◆ Instructions for the task:
Below is a listing. Gather each line of it that contains "potted".

◆ Material to process:
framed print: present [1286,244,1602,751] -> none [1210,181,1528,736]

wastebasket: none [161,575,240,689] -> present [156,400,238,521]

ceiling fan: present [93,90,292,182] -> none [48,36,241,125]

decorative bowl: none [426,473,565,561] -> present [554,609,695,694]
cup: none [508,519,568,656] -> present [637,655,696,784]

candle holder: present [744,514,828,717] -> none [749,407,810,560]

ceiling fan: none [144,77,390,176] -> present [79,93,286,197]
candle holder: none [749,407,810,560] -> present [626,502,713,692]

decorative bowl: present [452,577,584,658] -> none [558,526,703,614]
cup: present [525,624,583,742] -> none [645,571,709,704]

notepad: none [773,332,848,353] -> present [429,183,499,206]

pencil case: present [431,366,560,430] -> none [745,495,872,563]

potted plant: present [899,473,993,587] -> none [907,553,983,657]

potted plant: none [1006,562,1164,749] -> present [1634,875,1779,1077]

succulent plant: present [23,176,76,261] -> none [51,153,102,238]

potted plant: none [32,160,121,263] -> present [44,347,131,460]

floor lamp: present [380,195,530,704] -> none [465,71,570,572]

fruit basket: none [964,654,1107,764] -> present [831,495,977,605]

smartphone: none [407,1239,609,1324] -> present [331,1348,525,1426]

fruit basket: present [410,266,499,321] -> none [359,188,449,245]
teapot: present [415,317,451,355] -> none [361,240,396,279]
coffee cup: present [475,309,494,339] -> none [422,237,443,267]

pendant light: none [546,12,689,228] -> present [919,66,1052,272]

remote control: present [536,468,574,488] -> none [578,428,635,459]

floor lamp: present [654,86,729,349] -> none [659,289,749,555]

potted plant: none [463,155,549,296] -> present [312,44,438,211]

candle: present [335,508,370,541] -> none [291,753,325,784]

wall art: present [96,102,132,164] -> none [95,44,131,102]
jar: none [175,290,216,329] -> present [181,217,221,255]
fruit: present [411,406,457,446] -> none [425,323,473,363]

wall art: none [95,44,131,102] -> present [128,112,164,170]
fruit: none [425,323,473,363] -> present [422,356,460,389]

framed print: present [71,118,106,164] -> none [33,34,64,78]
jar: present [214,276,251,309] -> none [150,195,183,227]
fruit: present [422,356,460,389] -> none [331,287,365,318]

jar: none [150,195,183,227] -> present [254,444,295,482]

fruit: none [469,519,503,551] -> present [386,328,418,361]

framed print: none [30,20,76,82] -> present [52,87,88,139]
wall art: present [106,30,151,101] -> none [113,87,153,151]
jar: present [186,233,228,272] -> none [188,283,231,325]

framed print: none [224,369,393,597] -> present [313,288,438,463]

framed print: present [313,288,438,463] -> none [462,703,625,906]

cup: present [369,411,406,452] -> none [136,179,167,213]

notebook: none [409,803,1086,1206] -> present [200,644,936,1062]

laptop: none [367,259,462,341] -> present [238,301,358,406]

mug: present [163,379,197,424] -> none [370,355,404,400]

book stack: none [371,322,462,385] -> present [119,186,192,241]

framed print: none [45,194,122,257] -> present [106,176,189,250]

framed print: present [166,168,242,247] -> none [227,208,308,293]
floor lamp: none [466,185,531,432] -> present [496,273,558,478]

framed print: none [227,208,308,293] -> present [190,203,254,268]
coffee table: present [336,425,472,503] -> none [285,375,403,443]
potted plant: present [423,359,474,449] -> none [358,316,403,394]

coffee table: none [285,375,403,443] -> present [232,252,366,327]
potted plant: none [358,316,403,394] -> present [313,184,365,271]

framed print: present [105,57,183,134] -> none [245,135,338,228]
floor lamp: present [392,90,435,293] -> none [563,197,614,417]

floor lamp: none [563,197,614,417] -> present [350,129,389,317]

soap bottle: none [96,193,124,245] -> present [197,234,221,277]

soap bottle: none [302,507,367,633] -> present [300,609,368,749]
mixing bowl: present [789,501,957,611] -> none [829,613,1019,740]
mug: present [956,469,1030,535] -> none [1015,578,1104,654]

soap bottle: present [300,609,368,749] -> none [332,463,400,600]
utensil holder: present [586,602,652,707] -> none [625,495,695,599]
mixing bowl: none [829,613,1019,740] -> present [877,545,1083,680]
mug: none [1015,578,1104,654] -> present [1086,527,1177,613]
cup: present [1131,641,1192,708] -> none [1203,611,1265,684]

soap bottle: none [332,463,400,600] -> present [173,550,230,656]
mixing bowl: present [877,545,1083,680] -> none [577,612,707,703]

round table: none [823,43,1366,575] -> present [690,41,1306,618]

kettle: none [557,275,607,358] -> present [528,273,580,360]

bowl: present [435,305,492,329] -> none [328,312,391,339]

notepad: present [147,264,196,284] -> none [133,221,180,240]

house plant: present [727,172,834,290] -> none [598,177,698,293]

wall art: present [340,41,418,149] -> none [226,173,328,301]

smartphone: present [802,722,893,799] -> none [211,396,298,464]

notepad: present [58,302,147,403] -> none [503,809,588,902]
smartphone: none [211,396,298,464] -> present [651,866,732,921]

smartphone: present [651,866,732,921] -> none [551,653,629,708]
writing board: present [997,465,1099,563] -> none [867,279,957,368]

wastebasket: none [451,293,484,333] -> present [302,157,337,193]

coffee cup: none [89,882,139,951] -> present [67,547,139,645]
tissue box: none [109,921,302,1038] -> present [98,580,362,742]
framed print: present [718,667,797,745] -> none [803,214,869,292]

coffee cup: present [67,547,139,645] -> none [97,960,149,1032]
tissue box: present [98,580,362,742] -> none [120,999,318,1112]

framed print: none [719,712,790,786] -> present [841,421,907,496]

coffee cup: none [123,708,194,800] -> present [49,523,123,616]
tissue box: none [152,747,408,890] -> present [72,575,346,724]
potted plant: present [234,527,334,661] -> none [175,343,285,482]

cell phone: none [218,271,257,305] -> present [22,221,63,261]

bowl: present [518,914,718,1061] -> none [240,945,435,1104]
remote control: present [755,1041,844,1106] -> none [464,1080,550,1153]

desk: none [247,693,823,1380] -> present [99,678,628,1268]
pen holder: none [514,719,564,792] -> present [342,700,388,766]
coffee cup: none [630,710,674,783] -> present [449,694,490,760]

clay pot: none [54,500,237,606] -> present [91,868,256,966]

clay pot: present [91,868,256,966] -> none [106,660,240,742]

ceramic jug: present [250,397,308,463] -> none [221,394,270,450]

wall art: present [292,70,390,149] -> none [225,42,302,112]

◆ Written response:
potted plant: present [899,473,993,587] -> none [907,553,983,657]
potted plant: none [1006,562,1164,749] -> present [1634,875,1779,1077]
potted plant: none [32,160,121,263] -> present [44,347,131,460]
potted plant: none [463,155,549,296] -> present [312,44,438,211]
potted plant: present [423,359,474,449] -> none [358,316,403,394]
potted plant: none [358,316,403,394] -> present [313,184,365,271]
potted plant: present [234,527,334,661] -> none [175,343,285,482]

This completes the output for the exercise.